Given text:
=-=-=-=-=

In the middle of a pandemic, Stereophile reviews ~ $30K equipment


While the world is in the middle of a major economic event, the last two pieces of gear posted by Stereophile to their online site average $30K a piece.


https://www.stereophile.com/content/aavik-acoustics-u-380-integrated-amplifier
https://www.stereophile.com/content/ta-mp-3100-hv-sacd-playerstreaming-dac


If this doesn't make you feel like you belong to their target audience I don't know what will.
erik_squires
  • "How many visitors to this thread actually subscribe to Stereophile? Most? A few?"

I subscribed since the time when Stereophile was nothing but a stapled booklet. It was run by J. Gordon Holt. It was also when Stereophile was at its best. Holt pulled no punches and called a spade a spade, and junk, junk. 

Now, it just caters to manufacturers, especially the ones who place expensive ads in the magazine. 

Has anyone noticed that Stereophile magazine keeps getting thinner by the issue, while TAS flourishes? There's a reason for that. 

As for me, I dropped my subscription to Stereophile three years ago. Why? Because I got tired of their snarky little political snipes, and the downright arrogance of one main reviewer in particular, who I will not name, other than to call him an offensive little jerk-off. 

In addition, check out the music they use to review equipment. It is mostly electronically enhanced recordings that are dripping in artificial reverb. Using "music" like that, how in the world can they honestly review equipment?

Save your money and buy records.

=-=-=-=-=

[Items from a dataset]
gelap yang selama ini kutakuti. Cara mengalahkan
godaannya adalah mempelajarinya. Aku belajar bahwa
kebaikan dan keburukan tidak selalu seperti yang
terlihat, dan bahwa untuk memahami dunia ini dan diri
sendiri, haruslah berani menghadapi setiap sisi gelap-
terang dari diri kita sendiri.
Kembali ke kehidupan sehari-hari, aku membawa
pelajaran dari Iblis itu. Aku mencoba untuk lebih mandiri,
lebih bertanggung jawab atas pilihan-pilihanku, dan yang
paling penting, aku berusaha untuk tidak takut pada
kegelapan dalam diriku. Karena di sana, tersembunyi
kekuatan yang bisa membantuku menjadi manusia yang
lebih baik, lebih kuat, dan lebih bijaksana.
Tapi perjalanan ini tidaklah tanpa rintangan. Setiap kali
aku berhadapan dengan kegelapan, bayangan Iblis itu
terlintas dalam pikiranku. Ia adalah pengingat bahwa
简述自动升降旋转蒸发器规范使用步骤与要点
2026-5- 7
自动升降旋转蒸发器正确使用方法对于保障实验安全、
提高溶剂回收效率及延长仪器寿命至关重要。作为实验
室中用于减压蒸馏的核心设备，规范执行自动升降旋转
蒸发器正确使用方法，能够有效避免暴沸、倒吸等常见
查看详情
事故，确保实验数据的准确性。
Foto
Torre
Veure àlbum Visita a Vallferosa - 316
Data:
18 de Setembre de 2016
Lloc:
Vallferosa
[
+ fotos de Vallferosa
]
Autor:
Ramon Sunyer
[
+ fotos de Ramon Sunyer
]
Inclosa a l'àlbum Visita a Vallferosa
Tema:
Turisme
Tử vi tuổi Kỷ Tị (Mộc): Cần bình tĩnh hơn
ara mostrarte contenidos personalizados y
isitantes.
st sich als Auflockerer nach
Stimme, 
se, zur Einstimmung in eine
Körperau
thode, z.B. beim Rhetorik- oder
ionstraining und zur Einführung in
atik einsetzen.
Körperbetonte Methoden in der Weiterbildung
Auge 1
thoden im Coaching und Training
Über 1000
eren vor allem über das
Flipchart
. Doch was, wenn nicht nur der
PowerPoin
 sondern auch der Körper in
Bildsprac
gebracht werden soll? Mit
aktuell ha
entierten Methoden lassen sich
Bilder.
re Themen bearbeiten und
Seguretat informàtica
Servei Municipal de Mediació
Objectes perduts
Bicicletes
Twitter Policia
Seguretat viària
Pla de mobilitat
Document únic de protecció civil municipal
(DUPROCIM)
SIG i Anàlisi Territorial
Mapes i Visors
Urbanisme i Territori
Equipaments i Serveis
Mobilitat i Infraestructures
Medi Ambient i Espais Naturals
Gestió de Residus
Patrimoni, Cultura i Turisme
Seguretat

=-=-=-=-=

What to work on:
A. In the Stereophile forum thread, who ran the magazine back when it was a stapled booklet?
B. Carry on the Stereophile forum thread from the point where it stops.
These records have no connection to the text.

Numbered answers:
A. J. Gordon Holt.

B.
Frank


Received my first issue in 1972, and J. Gordon Holt became my hi-fi guru. Also liked Dick Olsher, from the same school as JGH. Stayed with the mag even after Larry Archilbald, having bought the mag from Gordon (publishing was NOT Gordon’s forte), handed the reins over to John Atkinson.

As time marched on, I found the roster of newly added reviewers to lack the point-of-view and credibility of Holt and Olsher, the new writers being from the TAS school of hi-fi critique, of which I am not fond (too subjective). After Gordon's death I found $9.99/year worth it just for Atkinson’s bench tests, and the unique and interesting approach of Art Dudley. With Dudley gone, all that’s left are Atkinson’s measurements, and perhaps Herb Reichert (Art’s heir apparent). Is that enough to keep me interested? We shall see.

I used to like TAS, then Wilson came out with a new true bookshelf speaker and TAS published a 12 page full glossy brochure for Wilson and called it a review.  I was done. I also caught one of their reviewers doing curious things and decided it was not for me.

I've not looked at HiFi plus or What Hifi in a while but maybe I should.